Home Prices, Negative Equity
- Aug 27, 2014
The latest S&P/Case-Shiller Home Price Indices, which were released on Tuesday by S&P Dow Jones Indices, show a sustained slowdown in U.S. home price increases. The National Index gained 6.2 percent in the 12 months ending June 2014, while the 10-city and 20-city composites gained 8.1 percent over the same period; all three indices saw their rates slow considerably from last month. Also, every city saw its year-over-year return slow down.
Case-Shiller’s national index, now being published monthly, gained 0.9 percent in June compared to May, while the 10- and 20-city composites increased 1 percent for the month. New York led the cities with a return of 1.6 percent, its largest increase since June 2013. Chicago, Detroit and Las Vegas each experienced an increase of 1.4 percent. For Las Vegas, that was the largest monthly gain since last summer.

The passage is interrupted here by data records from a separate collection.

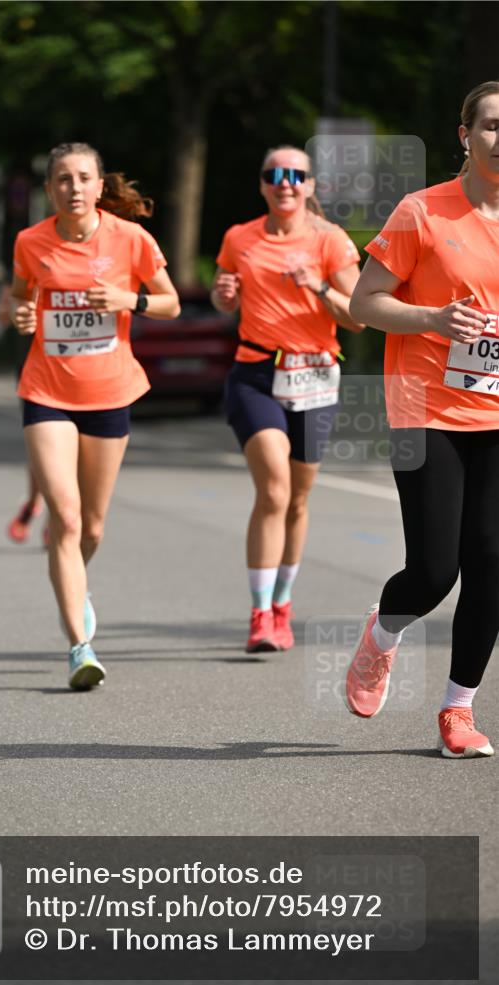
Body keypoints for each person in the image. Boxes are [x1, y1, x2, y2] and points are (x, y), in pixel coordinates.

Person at [344, 81, 499, 759]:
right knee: (434, 571)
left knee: (492, 562)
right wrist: (432, 319)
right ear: (463, 135)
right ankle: (381, 638)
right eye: (491, 124)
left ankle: (456, 711)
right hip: (425, 407)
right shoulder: (421, 212)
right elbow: (363, 303)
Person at [10, 142, 179, 690]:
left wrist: (129, 302)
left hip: (110, 394)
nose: (74, 188)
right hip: (46, 392)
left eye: (84, 178)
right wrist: (15, 313)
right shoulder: (30, 242)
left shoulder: (130, 239)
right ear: (50, 189)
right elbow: (16, 298)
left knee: (94, 526)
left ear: (100, 186)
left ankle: (75, 579)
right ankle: (80, 647)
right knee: (66, 515)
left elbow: (171, 302)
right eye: (63, 179)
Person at [211, 146, 363, 653]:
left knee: (298, 498)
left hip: (315, 374)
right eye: (275, 174)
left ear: (311, 185)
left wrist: (318, 286)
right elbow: (222, 292)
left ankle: (282, 604)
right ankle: (258, 615)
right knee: (274, 489)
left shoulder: (330, 240)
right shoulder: (240, 237)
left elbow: (358, 316)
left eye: (296, 175)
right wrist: (224, 297)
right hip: (256, 372)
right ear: (262, 184)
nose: (286, 182)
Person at [0, 281, 48, 546]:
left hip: (78, 377)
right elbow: (2, 318)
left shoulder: (85, 268)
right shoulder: (23, 277)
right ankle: (33, 502)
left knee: (75, 451)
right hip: (34, 377)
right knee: (42, 448)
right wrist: (16, 307)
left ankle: (54, 513)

“Home price gains continue to ease as they have since last fall,” David M. Blitzer, chairman of the Index Committee at S&P Dow Jones Indices, noted in a statement. “For the first time since February 2008, all cities showed lower annual rates than the previous month.”
Negative Equity Drops, But Problems Remain
According to the second quarter Zillow Negative Equity Report, the national negative equity rate continued to decline in the second quarter, falling to 17 percent, down 14.4 percentage points from its peak in the first quarter of 2012. Negative equity has fallen for nine consecutive quarters as home values have risen, but even so, more than 8.7 million homeowners with a mortgage still remain underwater, says Zillow. Among all homeowners, a total of 11.9 percent are underwater – roughly one-third of homeowners do not have a mortgage and own their homes free and clear.
The effective U.S. negative equity rate — which Zillow says means a loan-to-value ratio of more than 80 percent, making it difficult for a homeowner to afford the down payment on another home — remains stubbornly high, at 34.8 percent of homeowners with a mortgage. While not all of these homeowners are underwater, they have relatively little equity in their homes, and therefore selling and buying a new home would be a lot harder.
There’s a generational component to the problem of underwater mortgages, according to Zillow. About 18.7 percent of Generation X homeowners (those age from 35 to 49) are underwater on their mortgage, compared to 10.9 percent of Baby Boomers (50 to 64 years old) and 19.6 percent of Millennials. Because it’s very difficult for an underwater homeowner to trade up, Baby Boomers may not be able to find move-up buyers for their homes as Gen X remains stuck, and first-time homebuyers (many of whom are Millennials) will have more difficulty finding affordable starter homes because of high negative equity rates among the homes in the bottom one-third of home values in their market.
Wall Street had another up day on Tuesday, with the Dow Jones Industrial Average up 29.83 points, or 0.17 percent. The S&P 500 – which ended at a nominal all-time high, at just over 2,000 points – gained 0.11 percent, and the Nasdaq advanced 0.29 percent.